Segment Open
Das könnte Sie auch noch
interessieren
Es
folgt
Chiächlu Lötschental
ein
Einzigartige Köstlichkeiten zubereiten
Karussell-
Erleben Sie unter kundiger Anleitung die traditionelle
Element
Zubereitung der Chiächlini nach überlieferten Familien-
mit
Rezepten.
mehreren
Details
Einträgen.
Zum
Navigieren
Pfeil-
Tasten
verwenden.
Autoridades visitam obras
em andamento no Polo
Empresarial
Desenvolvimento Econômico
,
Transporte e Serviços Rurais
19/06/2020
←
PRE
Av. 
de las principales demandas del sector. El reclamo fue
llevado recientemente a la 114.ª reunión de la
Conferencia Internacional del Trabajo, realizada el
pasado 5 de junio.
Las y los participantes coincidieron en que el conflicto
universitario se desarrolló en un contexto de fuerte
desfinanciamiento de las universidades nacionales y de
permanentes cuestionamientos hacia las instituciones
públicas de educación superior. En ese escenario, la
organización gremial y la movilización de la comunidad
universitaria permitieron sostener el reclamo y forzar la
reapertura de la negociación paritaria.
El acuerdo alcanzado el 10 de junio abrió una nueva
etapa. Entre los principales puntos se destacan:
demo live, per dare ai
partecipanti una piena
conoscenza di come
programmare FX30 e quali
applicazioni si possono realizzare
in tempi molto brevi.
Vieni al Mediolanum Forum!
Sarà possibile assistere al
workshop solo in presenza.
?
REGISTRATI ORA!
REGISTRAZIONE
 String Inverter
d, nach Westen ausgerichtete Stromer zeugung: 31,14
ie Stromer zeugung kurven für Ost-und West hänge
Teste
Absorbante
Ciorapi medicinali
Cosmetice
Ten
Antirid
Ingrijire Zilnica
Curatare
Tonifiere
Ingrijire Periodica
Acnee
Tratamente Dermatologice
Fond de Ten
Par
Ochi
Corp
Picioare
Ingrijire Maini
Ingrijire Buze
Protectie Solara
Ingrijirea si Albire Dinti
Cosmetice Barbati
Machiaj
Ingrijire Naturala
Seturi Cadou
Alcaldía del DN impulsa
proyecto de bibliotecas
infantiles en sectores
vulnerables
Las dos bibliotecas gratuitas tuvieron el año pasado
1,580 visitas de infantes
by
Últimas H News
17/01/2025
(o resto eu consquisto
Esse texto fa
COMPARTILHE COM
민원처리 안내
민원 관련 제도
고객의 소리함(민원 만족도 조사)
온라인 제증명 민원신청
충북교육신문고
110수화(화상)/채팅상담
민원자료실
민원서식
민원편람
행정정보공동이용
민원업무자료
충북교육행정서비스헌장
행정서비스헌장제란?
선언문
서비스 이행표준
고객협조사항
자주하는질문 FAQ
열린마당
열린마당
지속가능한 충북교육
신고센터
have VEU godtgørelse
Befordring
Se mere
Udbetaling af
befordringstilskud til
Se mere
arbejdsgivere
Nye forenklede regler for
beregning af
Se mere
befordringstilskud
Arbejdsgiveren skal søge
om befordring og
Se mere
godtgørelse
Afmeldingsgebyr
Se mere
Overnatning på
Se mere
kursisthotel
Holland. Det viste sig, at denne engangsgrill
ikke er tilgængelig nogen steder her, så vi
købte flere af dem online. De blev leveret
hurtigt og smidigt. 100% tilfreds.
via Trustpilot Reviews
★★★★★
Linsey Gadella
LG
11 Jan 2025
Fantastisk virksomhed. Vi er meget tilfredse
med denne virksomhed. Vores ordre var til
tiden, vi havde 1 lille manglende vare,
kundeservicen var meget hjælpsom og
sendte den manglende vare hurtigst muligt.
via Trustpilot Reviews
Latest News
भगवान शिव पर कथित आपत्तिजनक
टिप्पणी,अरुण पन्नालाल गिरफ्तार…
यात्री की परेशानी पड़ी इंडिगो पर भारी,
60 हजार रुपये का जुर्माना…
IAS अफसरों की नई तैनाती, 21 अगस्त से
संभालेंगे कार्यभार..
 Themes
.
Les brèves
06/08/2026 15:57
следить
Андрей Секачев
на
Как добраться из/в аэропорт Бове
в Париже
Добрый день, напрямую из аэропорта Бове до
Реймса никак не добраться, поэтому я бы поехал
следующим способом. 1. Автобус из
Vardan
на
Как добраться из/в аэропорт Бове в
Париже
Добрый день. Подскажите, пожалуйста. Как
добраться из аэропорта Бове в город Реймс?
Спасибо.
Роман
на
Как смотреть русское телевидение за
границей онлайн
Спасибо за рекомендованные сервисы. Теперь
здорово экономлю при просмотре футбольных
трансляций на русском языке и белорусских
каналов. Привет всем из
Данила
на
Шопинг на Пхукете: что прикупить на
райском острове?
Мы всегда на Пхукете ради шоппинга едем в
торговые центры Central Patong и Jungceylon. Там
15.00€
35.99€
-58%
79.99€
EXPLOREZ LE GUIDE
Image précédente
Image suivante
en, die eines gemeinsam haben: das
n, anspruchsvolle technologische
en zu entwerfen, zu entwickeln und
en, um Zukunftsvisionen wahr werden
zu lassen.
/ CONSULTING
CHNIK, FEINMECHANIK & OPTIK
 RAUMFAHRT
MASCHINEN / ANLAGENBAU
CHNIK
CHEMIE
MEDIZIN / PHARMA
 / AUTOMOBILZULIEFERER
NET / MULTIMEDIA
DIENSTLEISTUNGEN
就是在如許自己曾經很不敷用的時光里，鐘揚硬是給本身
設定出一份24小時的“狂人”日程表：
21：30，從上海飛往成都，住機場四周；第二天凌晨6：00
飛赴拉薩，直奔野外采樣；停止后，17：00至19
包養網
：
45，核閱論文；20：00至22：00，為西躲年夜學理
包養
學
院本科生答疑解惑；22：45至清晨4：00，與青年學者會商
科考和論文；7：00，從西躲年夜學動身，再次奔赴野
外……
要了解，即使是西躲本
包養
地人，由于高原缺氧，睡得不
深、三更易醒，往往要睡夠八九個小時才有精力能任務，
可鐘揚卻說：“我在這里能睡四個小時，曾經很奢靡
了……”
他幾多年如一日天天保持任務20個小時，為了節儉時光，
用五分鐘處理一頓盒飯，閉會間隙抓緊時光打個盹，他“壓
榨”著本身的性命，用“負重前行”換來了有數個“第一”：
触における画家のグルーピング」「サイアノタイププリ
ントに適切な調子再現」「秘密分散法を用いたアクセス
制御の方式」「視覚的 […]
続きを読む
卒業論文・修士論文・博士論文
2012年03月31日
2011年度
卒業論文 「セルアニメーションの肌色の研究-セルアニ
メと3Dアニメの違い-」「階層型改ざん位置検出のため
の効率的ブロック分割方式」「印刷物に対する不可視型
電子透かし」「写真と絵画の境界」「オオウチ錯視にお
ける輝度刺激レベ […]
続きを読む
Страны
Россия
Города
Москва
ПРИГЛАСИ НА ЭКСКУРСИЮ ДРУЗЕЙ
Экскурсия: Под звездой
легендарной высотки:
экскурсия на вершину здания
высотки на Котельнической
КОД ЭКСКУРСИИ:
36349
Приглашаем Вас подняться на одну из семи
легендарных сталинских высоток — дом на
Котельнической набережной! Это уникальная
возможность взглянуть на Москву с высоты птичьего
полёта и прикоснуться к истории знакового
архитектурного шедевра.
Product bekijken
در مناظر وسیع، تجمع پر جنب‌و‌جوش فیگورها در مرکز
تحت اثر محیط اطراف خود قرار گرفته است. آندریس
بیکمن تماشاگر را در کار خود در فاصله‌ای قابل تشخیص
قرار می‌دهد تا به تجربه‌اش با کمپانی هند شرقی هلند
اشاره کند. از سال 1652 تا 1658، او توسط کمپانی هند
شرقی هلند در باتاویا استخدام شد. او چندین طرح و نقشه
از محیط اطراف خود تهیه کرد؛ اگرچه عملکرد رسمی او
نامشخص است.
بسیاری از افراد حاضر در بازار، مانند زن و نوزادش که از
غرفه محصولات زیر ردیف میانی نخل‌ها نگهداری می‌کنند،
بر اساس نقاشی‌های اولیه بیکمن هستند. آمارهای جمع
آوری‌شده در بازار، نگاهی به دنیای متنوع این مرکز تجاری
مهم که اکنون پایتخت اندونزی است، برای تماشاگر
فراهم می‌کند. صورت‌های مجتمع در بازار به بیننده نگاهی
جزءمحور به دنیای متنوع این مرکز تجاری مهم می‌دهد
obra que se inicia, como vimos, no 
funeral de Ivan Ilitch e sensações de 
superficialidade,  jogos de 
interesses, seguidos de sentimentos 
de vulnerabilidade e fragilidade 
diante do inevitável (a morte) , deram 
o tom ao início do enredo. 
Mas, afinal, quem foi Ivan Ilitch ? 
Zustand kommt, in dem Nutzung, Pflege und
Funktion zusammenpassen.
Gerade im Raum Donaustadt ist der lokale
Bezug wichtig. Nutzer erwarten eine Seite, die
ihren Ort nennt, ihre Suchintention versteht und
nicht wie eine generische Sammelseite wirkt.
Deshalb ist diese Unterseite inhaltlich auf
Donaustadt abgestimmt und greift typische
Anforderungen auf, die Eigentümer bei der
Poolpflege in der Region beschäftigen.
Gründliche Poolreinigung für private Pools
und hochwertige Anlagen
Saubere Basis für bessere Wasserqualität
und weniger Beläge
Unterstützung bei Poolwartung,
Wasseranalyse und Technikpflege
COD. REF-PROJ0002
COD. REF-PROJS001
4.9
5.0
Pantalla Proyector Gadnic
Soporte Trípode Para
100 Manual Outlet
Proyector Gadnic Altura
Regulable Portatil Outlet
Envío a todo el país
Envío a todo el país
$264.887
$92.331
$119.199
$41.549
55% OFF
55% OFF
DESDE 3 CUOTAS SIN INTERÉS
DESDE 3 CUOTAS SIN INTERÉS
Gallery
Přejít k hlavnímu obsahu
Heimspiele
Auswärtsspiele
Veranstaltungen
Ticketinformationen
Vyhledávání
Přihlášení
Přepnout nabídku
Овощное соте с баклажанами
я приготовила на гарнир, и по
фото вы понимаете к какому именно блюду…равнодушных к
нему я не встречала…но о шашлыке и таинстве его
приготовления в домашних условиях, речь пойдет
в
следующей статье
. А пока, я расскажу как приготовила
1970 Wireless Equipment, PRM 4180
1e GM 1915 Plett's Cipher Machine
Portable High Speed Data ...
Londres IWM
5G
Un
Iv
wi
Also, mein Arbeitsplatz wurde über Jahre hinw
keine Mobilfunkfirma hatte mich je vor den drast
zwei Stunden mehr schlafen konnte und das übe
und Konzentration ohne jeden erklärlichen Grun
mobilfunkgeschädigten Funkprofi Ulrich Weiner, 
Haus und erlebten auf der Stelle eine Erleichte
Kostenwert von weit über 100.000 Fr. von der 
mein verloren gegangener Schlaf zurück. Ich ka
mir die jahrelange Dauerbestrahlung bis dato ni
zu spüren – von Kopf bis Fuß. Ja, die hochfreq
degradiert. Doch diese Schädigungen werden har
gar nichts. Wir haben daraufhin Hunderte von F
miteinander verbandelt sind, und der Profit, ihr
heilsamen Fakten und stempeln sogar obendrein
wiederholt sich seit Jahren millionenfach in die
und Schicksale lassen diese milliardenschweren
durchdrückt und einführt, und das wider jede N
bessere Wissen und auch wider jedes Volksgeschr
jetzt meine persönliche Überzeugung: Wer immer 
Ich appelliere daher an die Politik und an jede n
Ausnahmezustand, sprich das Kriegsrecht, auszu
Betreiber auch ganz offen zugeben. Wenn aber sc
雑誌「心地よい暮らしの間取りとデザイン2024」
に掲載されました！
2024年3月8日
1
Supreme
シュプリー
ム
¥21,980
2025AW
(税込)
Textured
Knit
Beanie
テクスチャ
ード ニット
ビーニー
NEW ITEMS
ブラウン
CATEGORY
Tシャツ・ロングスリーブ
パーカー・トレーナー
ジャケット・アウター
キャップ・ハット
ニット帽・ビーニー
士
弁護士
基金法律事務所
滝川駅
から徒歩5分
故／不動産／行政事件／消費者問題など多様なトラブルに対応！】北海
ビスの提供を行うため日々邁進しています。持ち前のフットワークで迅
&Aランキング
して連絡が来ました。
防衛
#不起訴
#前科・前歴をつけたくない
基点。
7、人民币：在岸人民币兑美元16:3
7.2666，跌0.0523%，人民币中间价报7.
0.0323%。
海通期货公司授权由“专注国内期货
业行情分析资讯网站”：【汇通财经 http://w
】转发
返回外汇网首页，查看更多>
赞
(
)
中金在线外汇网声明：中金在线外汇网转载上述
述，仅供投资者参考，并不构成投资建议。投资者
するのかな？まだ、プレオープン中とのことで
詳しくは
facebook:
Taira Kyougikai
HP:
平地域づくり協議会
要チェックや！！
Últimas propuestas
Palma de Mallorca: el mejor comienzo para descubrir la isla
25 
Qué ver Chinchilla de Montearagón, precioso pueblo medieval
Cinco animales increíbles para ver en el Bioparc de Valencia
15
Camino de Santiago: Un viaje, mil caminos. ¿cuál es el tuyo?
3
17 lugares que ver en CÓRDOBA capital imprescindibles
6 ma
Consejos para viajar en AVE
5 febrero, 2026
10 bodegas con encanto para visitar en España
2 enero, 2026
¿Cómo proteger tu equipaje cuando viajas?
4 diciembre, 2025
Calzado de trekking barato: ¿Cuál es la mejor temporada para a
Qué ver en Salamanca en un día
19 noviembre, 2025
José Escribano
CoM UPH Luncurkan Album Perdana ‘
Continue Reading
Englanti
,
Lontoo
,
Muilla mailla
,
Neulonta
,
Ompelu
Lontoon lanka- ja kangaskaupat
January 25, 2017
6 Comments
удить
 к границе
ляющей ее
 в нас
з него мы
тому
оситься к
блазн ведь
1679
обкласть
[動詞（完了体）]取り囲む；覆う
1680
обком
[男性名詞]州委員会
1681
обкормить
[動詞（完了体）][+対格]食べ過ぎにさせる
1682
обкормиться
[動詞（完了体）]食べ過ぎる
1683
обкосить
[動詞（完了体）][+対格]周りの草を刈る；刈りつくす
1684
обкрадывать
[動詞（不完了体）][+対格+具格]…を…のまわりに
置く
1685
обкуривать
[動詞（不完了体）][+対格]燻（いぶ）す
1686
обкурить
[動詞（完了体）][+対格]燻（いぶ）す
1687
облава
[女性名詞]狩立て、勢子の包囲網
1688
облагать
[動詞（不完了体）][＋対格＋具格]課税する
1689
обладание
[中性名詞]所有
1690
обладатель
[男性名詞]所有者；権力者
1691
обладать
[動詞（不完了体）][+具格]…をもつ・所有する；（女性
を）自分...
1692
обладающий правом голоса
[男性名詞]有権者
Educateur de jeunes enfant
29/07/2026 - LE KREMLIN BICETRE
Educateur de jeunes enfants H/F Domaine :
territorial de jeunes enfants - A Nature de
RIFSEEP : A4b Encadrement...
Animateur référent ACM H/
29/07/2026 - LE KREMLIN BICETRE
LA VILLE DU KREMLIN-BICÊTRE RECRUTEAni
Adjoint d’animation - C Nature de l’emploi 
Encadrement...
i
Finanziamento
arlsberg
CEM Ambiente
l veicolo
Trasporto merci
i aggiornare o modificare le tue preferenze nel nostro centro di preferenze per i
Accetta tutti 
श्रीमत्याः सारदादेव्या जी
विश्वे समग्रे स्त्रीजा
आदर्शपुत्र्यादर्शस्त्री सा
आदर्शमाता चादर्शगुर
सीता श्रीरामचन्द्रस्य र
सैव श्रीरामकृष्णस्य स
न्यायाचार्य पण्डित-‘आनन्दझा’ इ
Segment Closed
# Requirement:
Return the stretch from the start of the records through the line that contains "conoscenza di come", with both of those lines included, reproducing each line without any change.

# Your solution:
Das könnte Sie auch noch
interessieren
Es
folgt
Chiächlu Lötschental
ein
Einzigartige Köstlichkeiten zubereiten
Karussell-
Erleben Sie unter kundiger Anleitung die traditionelle
Element
Zubereitung der Chiächlini nach überlieferten Familien-
mit
Rezepten.
mehreren
Details
Einträgen.
Zum
Navigieren
Pfeil-
Tasten
verwenden.
Autoridades visitam obras
em andamento no Polo
Empresarial
Desenvolvimento Econômico
,
Transporte e Serviços Rurais
19/06/2020
←
PRE
Av. 
de las principales demandas del sector. El reclamo fue
llevado recientemente a la 114.ª reunión de la
Conferencia Internacional del Trabajo, realizada el
pasado 5 de junio.
Las y los participantes coincidieron en que el conflicto
universitario se desarrolló en un contexto de fuerte
desfinanciamiento de las universidades nacionales y de
permanentes cuestionamientos hacia las instituciones
públicas de educación superior. En ese escenario, la
organización gremial y la movilización de la comunidad
universitaria permitieron sostener el reclamo y forzar la
reapertura de la negociación paritaria.
El acuerdo alcanzado el 10 de junio abrió una nueva
etapa. Entre los principales puntos se destacan:
demo live, per dare ai
partecipanti una piena
conoscenza di come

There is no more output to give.